⑤ Electrode embedding: Embed the electrodes at the designed positions of the core. One pair of electrodes is embedded at each test point.

⑥ Secondary pressure application: After embedding all the electrodes, place the mold filled with sand on the pressure testing machine. When placing it, ensure the mold is level, and adjust its position to the center line of the pressure plate of the pressure machine. Start the pressure plate vertically, and slowly increase the pressure to the designed value (typically 3 MPa). Maintain the pressure for 15 min and then release it. Then, carefully remove the side and end plates of the mold.

⑦ Heating and solidification: Place the pressed core in an oven for heating and solidification. Set the oven temperature at 85 °C and bake for 6 to 8 h. Then, turn off the oven power and allow for natural cooling and solidification.

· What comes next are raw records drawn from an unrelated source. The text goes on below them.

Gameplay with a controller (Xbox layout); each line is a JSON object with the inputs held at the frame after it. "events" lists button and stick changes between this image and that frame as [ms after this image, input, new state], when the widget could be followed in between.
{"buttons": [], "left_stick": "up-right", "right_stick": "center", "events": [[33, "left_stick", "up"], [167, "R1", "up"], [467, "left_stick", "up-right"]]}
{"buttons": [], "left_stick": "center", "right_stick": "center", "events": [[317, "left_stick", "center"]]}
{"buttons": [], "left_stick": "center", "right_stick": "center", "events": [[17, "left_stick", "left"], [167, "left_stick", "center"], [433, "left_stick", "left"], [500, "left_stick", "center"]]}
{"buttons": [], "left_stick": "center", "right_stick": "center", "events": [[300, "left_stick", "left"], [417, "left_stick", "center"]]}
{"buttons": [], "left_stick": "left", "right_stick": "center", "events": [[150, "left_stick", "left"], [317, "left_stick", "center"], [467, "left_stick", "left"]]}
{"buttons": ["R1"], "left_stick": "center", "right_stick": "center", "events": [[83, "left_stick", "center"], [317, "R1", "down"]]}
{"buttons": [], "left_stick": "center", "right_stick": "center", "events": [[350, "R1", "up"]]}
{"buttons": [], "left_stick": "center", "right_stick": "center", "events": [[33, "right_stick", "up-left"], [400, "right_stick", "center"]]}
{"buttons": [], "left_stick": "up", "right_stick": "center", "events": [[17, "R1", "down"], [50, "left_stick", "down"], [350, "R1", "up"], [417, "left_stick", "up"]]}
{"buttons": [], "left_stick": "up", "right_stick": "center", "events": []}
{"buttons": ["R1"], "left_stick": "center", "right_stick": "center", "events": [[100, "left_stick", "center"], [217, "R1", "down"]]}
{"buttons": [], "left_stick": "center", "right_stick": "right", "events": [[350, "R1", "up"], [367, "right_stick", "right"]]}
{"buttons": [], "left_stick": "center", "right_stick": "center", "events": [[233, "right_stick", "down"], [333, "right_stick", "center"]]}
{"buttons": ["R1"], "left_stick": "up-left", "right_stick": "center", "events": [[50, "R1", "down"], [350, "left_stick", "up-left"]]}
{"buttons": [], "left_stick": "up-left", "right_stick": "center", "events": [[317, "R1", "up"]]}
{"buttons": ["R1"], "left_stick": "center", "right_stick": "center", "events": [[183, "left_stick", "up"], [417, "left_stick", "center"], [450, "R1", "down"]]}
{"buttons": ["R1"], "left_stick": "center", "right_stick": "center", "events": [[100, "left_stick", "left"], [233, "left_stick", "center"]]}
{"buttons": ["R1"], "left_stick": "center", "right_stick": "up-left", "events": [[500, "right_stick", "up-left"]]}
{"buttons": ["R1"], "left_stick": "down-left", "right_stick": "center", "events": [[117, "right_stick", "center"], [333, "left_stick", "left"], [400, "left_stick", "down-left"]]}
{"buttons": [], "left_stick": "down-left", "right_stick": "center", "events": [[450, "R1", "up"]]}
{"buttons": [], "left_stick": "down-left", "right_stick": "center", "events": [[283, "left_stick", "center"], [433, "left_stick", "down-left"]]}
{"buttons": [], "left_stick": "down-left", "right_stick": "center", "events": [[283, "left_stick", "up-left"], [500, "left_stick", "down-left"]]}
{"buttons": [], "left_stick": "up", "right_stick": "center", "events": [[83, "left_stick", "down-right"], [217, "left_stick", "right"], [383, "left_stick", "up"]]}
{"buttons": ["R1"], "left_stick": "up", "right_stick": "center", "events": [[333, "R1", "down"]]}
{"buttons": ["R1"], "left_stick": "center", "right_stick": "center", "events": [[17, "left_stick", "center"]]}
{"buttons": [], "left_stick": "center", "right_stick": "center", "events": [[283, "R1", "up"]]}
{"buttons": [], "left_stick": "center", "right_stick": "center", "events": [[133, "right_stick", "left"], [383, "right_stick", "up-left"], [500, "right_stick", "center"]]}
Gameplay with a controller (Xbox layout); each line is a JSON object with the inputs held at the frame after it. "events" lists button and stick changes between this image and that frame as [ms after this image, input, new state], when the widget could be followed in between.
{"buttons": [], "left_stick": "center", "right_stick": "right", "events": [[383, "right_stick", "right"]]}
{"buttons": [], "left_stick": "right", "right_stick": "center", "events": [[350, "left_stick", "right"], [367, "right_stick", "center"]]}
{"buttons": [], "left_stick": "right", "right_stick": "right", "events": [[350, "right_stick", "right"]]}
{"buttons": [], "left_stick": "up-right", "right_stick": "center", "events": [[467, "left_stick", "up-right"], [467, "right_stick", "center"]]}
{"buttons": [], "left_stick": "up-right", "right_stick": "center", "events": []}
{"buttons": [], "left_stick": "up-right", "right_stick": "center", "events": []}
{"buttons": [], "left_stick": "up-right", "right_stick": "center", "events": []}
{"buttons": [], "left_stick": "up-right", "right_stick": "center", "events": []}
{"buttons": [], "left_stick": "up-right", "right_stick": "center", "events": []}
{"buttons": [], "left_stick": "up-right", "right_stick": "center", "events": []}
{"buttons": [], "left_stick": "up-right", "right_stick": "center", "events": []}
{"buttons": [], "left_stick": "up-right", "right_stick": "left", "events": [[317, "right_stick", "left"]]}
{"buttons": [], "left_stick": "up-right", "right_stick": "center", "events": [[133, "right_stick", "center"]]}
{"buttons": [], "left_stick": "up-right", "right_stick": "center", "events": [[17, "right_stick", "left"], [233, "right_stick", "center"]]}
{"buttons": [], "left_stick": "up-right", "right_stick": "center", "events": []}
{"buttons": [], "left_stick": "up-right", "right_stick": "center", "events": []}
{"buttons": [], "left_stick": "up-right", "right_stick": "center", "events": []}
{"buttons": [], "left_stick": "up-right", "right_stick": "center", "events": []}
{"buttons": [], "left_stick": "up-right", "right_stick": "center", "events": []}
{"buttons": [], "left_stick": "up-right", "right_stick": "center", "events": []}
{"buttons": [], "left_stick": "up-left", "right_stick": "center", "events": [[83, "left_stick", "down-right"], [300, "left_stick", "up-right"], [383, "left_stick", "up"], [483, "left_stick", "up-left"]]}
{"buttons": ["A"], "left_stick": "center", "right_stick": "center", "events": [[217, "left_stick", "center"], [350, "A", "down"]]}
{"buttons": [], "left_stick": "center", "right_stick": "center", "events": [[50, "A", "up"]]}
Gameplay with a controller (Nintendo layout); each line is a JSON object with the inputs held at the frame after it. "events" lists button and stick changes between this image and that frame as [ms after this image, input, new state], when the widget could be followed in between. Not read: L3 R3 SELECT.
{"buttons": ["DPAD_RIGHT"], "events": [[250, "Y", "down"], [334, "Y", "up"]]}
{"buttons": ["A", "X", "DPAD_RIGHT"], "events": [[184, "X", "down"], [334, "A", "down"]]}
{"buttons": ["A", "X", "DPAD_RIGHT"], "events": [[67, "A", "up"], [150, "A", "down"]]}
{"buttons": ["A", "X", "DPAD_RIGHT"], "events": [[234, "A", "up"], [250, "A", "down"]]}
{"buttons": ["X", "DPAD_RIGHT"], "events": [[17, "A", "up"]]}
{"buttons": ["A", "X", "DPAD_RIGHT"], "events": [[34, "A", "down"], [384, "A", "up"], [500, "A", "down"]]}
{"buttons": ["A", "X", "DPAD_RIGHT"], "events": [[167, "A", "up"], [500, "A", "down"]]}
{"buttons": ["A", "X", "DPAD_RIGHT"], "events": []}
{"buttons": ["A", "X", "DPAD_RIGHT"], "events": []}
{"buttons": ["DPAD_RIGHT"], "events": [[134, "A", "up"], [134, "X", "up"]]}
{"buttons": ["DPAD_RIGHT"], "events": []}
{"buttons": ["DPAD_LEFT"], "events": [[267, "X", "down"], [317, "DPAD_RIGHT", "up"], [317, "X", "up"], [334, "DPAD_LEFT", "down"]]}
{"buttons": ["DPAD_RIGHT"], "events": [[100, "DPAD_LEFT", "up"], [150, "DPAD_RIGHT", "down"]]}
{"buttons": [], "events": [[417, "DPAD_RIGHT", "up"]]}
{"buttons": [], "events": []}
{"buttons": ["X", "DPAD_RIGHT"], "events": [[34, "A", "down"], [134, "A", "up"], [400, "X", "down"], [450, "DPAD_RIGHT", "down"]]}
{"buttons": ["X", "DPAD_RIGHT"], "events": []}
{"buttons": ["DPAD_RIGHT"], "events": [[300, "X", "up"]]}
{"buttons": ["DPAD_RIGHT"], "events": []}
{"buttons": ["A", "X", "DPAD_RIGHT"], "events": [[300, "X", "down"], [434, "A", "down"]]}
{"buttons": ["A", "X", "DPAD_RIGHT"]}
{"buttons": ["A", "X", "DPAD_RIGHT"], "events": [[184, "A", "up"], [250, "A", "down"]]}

⑧ Soldering: Use an electric soldering iron and solder to weld the data lines to the electrodes and connect the data lines to the standard resistor to determine the error magnitude and accuracy of the data during the measurement process. The core-making model is shown in Figure 10a.

(2)

Establishment methods of rock–electricity relationship of model cores

Using the microelectrode model, a homogeneous model with a size of 4.5 × 4.5 × 4.5 cm³ was selected to determine a set of standard curves of resistance and oil saturation applicable to this experiment and to calibrate the resistance and oil saturation. The physical properties of this model are uniform, and its volume is small. The oil saturation at the outlet end can approximately represent the oil saturation of the entire model. The model is shown in Figure 10b.

In the pore medium of the core model, there exist two phases, namely, oil and water. The salt substances in the water phase can ionize into anions and cations. Under the effect of an electric field, the ions will move directionally and generate an electric current, and the current intensity is related to the ion content in the water phase. Assuming that other physical properties in the core model remain unchanged, the resistivity is only a function related to the oil and water content in the pores. Therefore, a standard curve of resistance value and oil saturation can be established. The theoretical method of Archie’s saturation and rock relationship is applied for saturation calibration. Since other components in the core are not electrically conductive, the oil saturation in the core can be directly reflected through different resistance values:

$$I={\displaystyle \frac{R_t}{R_o}}$$

(1)

R_t—The resistivity of the rock when it contains oil, Ω·m.

R_o—The resistivity of the rock when it is completely water-bearing, Ω·m.